Sum-to-Product Identities are essential tools in trigonometry that help reduce complex expressions into more manageable forms. These identities allow us to transform sums or differences of trigonometric functions into products. This can greatly simplify calculations and proofs. For instance, when dealing with the sine of the sum and difference:

• \( \sin(x+y) = \sin x \cos y + \cos x \sin y \)
• \( \sin(x-y) = \sin x \cos y - \cos x \sin y \)

Using these formulas, we can transform \( \sin(x+y) - \sin(x-y) \) into the product expression \( 2 \cos x \sin y \).
Similarly, for cosine, we find:

• \( \cos(x+y) = \cos x \cos y - \sin x \sin y \)
• \( \cos(x-y) = \cos x \cos y + \sin x \sin y \)

These can be combined to simplify \( \cos(x+y) + \cos(x-y) \) to the expression \( 2 \cos x \cos y \).
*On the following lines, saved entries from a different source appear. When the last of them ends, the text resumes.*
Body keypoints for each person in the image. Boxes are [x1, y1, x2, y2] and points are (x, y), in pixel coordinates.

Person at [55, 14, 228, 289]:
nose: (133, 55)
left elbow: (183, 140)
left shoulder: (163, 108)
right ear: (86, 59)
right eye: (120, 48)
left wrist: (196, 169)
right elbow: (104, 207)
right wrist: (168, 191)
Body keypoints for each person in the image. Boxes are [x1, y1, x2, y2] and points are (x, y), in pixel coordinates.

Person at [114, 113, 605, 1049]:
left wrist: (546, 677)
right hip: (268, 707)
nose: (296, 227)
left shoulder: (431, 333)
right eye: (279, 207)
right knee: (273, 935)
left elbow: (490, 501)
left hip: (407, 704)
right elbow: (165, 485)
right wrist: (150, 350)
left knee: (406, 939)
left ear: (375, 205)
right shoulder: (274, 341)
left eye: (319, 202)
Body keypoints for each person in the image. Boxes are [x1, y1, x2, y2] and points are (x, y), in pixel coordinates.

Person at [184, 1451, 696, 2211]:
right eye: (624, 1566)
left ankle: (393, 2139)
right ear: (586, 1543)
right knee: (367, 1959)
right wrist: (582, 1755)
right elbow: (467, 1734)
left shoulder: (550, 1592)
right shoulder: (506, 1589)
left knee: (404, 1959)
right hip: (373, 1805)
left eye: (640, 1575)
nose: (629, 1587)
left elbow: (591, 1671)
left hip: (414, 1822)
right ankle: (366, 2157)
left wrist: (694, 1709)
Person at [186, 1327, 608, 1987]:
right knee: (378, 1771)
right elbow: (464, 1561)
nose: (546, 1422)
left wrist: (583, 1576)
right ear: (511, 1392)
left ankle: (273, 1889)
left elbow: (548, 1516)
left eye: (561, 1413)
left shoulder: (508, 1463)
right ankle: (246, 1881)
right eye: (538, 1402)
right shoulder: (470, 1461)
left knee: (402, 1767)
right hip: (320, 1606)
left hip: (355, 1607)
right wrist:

Understanding how to shift from sums to products is vital for simplifying and solving trigonometric problems.

Sine and cosine are perhaps the most fundamental trigonometric functions. They describe waves and oscillations and appear in varied fields from physics to engineering. Their formulas for sum and difference are pivotal in solving more complex trigonometric problems. When working with these formulas, keep in mind:

• The sum formula for sine, \( \sin(x+y) = \sin x \cos y + \cos x \sin y \), combines the sine and cosine of individual angles.
• The difference formula for sine, \( \sin(x-y) = \sin x \cos y - \cos x \sin y \), follows a similar pattern with a sign change.

These expressions are derived from the unit circle and additional trigonometric identities. They are incredibly useful for simplifying expressions and proving identities.
The cosine formulas are analogous:

• For sums, \( \cos(x+y) = \cos x \cos y - \sin x \sin y \).
• For differences, \( \cos(x-y) = \cos x \cos y + \sin x \sin y \).

With these formulas, you can effectively manipulate trigonometric expressions to reveal deeper mathematical relationships. Sine and cosine act as the building blocks of much larger and intricate trigonometric networks.

Trigonometric proofs are exercises in logical reasoning and algebraic manipulation using trigonometric identities. These proofs challenge students to bridge different concepts and arrive at a conclusion, such as demonstrating equalities or identities like the one in this exercise.
In our specific example, the identity \( \frac{\sin (x+y)-\sin (x-y)}{\cos (x+y)+\cos (x-y)}=\tan y \) was proven through systematic application of sum-to-product identities. The key steps were:

• Simplifying the numerator \( \sin(x+y) - \sin(x-y) \) using sine formulas to get \( 2 \cos x \sin y \).
• Simplifying the denominator \( \cos(x+y) + \cos(x-y) \) using cosine formulas to obtain \( 2 \cos x \cos y \).
• Reducing the final expression by canceling out common factors, leading to \( \frac{\sin y}{\cos y} \), which equals \( \tan y \).

Through practice, you can enhance your skills in recognizing which identities to use and how to manipulate expressions effectively. These proofs are not only a mental exercise but also a way to solidify understanding of trigonometric relationships.